Shiloh by Phyllis Reynolds Naylor
This is the last book review of my sabbatical semester. This review is actually being written in the morning of January 7, the day I will turn in my sabbatical report because spring semester resumes for faculty tomorrow, January 8.
This is the last review because I dreaded reading it. Unlike some of the thick and dense South African books I’ve read this year , this is a fast and page-turning read. However, I put it off. Why? Because when I taught Children’s Literature several years ago, one of my students used this book for her middle grade analysis paper and presentation. I have had it on my “to read” list ever since, and have picked it up and put it down. Now, finally, faced with my deadline, I had to read it.

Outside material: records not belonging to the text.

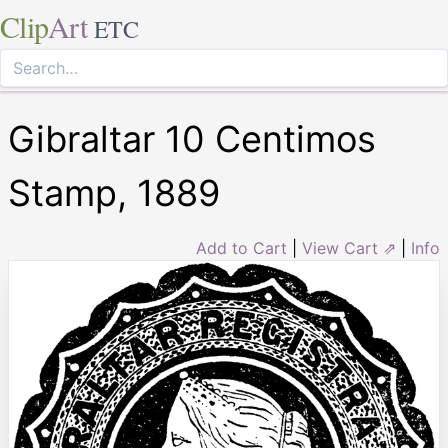
Clip
Art
ETC
Gibraltar 10 Centimos
Stamp, 1889
Add to Cart
|
View Cart ⇗
|
Info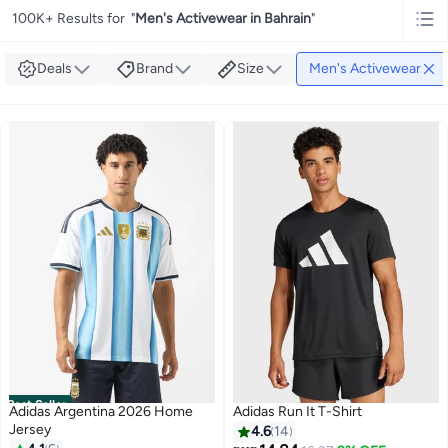
100K+ Results for
"
Men's Activewear in Bahrain
"
Deals
Brand
Size
Men's Activewear
Best Seller
Adidas Argentina 2026 Home
Adidas Run It T-Shirt
Jersey
4.6
14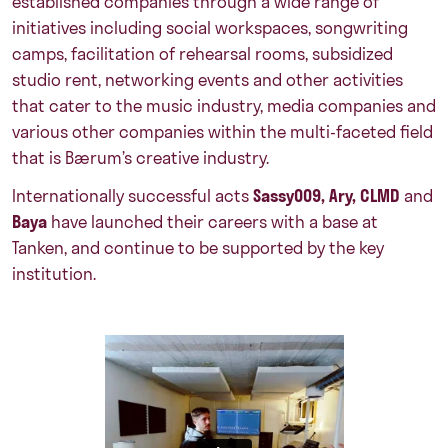
established companies through a wide range of
initiatives including social workspaces, songwriting
camps, facilitation of rehearsal rooms, subsidized
studio rent, networking events and other activities
that cater to the music industry, media companies and
various other companies within the multi-faceted field
that is Bærum’s creative industry.
Internationally successful acts
Sassy009, Ary, CLMD
and
Baya
have launched their careers with a base at
Tanken, and continue to be supported by the key
institution.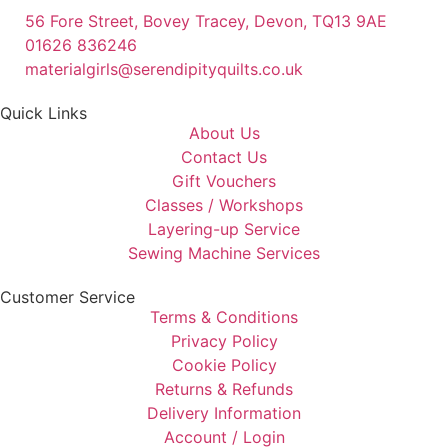
56 Fore Street, Bovey Tracey, Devon, TQ13 9AE
01626 836246
materialgirls@serendipityquilts.co.uk
Quick Links
About Us
Contact Us
Gift Vouchers
Classes / Workshops
Layering-up Service
Sewing Machine Services
Customer Service
Terms & Conditions
Privacy Policy
Cookie Policy
Returns & Refunds
Delivery Information
Account / Login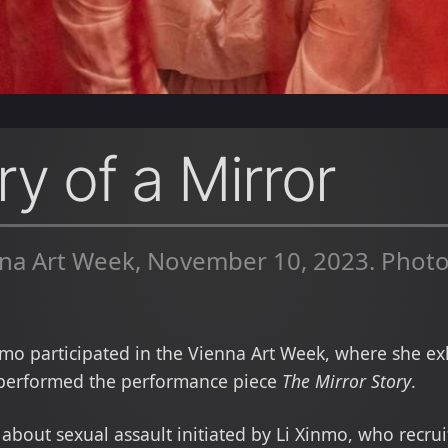
y of a Mirror
na Art Week, November 10, 2023. Photo
mo participated in the Vienna Art Week, where she exh
erformed the performance piece
The Mirror Story
.
t about sexual assault initiated by Li Xinmo, who recru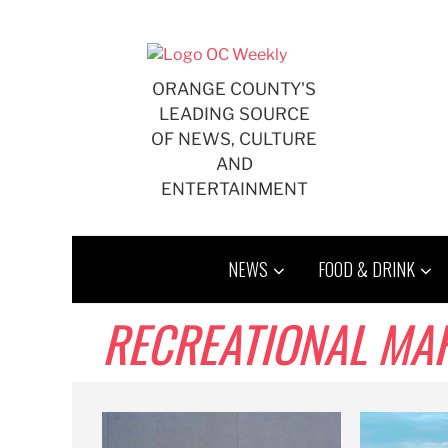
Skip
to
content
ORANGE COUNTY'S
LEADING SOURCE
OF NEWS, CULTURE
AND
ENTERTAINMENT
NEWS
FOOD & DRINK
RECREATIONAL MA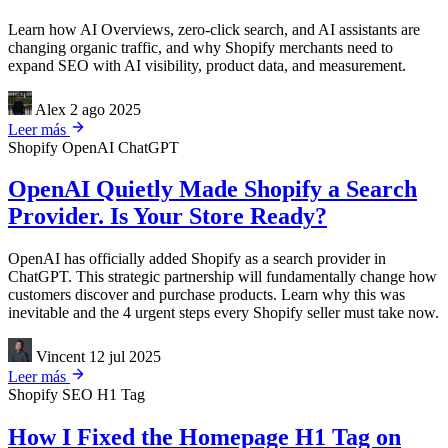
Learn how AI Overviews, zero-click search, and AI assistants are
changing organic traffic, and why Shopify merchants need to
expand SEO with AI visibility, product data, and measurement.
Alex
2 ago 2025
Leer más
Shopify
OpenAI
ChatGPT
OpenAI Quietly Made Shopify a Search
Provider. Is Your Store Ready?
OpenAI has officially added Shopify as a search provider in
ChatGPT. This strategic partnership will fundamentally change how
customers discover and purchase products. Learn why this was
inevitable and the 4 urgent steps every Shopify seller must take now.
Vincent
12 jul 2025
Leer más
Shopify
SEO
H1 Tag
How I Fixed the Homepage H1 Tag on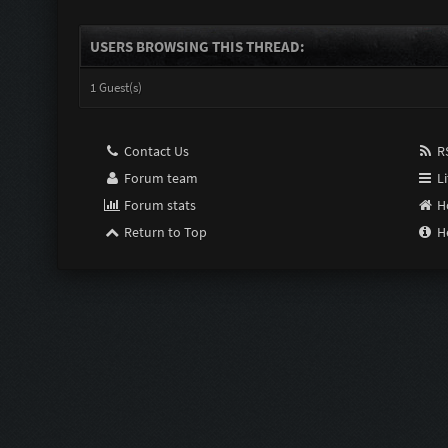
USERS BROWSING THIS THREAD:
1 Guest(s)
Contact Us
RS
Forum team
Li
Forum stats
H
Return to Top
H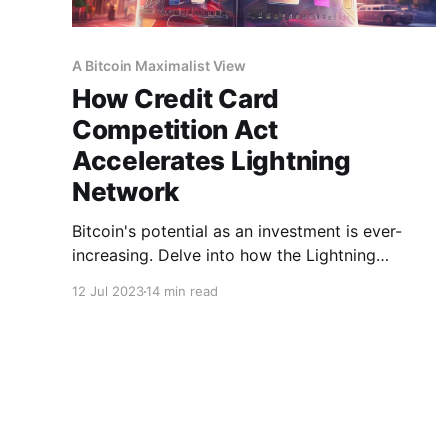
A Bitcoin Maximalist View
How Credit Card
Competition Act
Accelerates Lightning
Network
Bitcoin's potential as an investment is ever-
increasing. Delve into how the Lightning
Network could amplify this opportunity.
12 Jul 2023
14 min read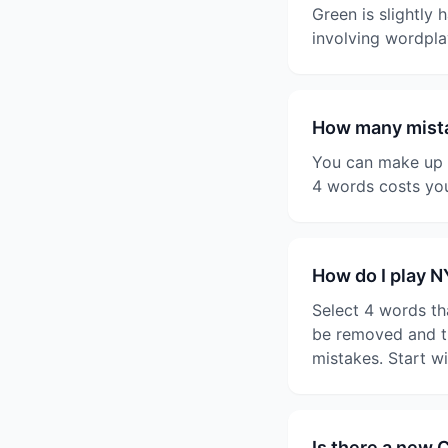
Green is slightly 
involving wordpla
How many mista
You can make up t
4 words costs you
How do I play 
Select 4 words th
be removed and th
mistakes. Start w
Is there a new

Why? Because I absolutely hate books in which animals are abused or neglected. Check out my responses to The One and Only Ian and to The Underneath. I hate and can hardly stand to keep reading. For some time, I never told anyone this. It seemed a flaw that I could read about human misery and keep going, but animal misery sent me over the edge. I’ve since decided that this isn’t a flaw at all; that humans have no greater right to this planet than the animals do, and that compassion for a somebody who might not be able to make sense out of his or her misery or have any means to improve his/her situation isn’t exactly something to be ashamed of.
Eleven-year-old Marty finds a puppy, who is obviously being mistreated and neglected. The puppy bonds to Marty, and leaves his master in favor of Marty’s company. The master, Judd Travers has a gun, and is a liar and a cheat. Marty has seen it. Judd also doesn’t want to give up the puppy, Shiloh, to Marty. But Marty and Shiloh have fallen in love with each other, and Marty will do whatever it takes to keep Shiloh safe and to get to keep him. The ensuing story is heartbreaking, as I knew it would be. I had to put it down a couple times. How do you take a dog who almost dies back to the abuser? It makes me livid.
Marty finally makes a deal with Judd, and hell or high water, he keeps his end of the bargain even though it’s not exactly safe for an eleven-year-old boy. There’s no way to review this story in more than a few sentences without spoiling the ending, but suffice it to say that Marty grows a great deal in the course of this story. The big bad Judd even grows and has some realizations, well maybe at least one.
The voice is probably one of the winning characteristics of the book. Marty narrates in a uneducated syntax but it’s musical, and Marty is observant, and wants to be honest, so the voice carries the story and only add to his reliability as a character.
Naylor, Phyllis Reynolds. Shiloh. Atheneum, 1992.